---- TEXT PROVIDED

Let’s Talk About Reconciliation

A painting representing various Indigenous cultures, made by Kelsi Bartake, Jordan Raymond and grade 12 students, Bethlehem Catholic High School, Saskatoon, SK
A painting representing various Indigenous cultures, made by Kelsi Bartake, Jordan Raymond and grade 12 students, Bethlehem Catholic High School, Saskatoon, SK
Quote
Only 15% of non-Indigenous Canadians are familiar with the history of colonization in Canada, the cultural achievements of Indigenous peoples, and some of the obstacles they face, such as racism and educational or economic inequalities, for instance.
- Translation of an excerpt from an opinion piece by Elizabeth Fast and Brenda Cleary in La Presse+, March 26, 2017

 

A series of dialogues to get to know each other, understand each other and reconcile with each other

Let’s Talk About Reconciliation is the title of a series of dialogues associated with the screening of a film made by an Indigenous artist, and organized by public libraries across Canada. This three-year project (2018-2021) is the result of a partnership among the Canadian Commission for UNESCO, the National Film Board of Canada, Library and Archives Canada, the Canadian Federation of Library Associations’ Indigenous Matters Committee, the National Centre for Truth and Reconciliation and your local library.

Strengthen relations between Indigenous and non-Indigenous peoples in Canada

The primary objective of this initiative is to encourage participation by Canadians who are not directly involved in the reconciliation process or who are not exposed to Indigenous history and culture. These cross-country dialogues aim to strengthen relations between the Indigenous and non-Indigenous communities by creating a space where the two communities can interact with each other in a spirit of openness and mutual discovery.

--------
---- MATERIAL PROVIDED

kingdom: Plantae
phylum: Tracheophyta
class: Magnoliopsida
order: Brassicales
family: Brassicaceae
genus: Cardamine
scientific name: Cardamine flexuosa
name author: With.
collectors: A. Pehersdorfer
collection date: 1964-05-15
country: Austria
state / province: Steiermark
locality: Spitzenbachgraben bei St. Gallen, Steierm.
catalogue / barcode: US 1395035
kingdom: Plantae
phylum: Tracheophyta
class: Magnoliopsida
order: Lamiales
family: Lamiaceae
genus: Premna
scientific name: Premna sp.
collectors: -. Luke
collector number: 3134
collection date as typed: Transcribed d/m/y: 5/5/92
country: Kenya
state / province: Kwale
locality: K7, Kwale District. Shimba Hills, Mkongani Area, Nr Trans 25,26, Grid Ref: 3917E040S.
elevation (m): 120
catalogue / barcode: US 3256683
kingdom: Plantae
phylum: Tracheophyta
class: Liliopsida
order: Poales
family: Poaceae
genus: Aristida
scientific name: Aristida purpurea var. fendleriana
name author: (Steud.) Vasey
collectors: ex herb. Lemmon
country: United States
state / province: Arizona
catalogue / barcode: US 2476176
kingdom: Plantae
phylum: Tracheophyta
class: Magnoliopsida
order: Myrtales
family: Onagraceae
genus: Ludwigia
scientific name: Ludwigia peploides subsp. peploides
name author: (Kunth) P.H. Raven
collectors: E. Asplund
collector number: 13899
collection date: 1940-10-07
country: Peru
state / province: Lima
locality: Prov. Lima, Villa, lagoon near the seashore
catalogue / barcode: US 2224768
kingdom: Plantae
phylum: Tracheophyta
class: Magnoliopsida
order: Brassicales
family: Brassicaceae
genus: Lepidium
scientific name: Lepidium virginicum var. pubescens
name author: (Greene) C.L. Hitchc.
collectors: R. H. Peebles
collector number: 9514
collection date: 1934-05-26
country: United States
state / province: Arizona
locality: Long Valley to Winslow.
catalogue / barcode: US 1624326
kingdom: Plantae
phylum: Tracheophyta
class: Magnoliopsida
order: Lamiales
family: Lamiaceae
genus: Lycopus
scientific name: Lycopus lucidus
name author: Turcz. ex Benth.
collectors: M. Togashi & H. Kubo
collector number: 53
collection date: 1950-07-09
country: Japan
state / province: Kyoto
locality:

--------

PROBLEMS AND TASKS |
1: Report how many lines of the listing include the word "country", giving the number alone.
2: Carry on the text about the Let's Talk About Reconciliation dialogues after its last sentence.
The text has no connection to the listing.

RESPONSE LIST |
1: 6

2:
Our response to the Calls to Action from the Truth and Reconciliation Commission of Canada

The idea of creating this series originated from discussions with Indigenous community members and other partners directly involved in the development of the 94 Calls to Action issued by the Truth and Reconciliation Commission of Canada.

Libraries – sources of knowledge, but also gathering places

Information lies at the heart of reconciliation. As both environments for preserving documentary resources and places where people can naturally gather, libraries can play an important role in reconciliation. For example, they can organize meetings, discussions and film screenings that can bring people together to jointly discover how to move forward.

Follow the Let’s Talk About Reconciliation’s Facebook page. Contact Alexandra Salmon-Bobek for any questions you might have.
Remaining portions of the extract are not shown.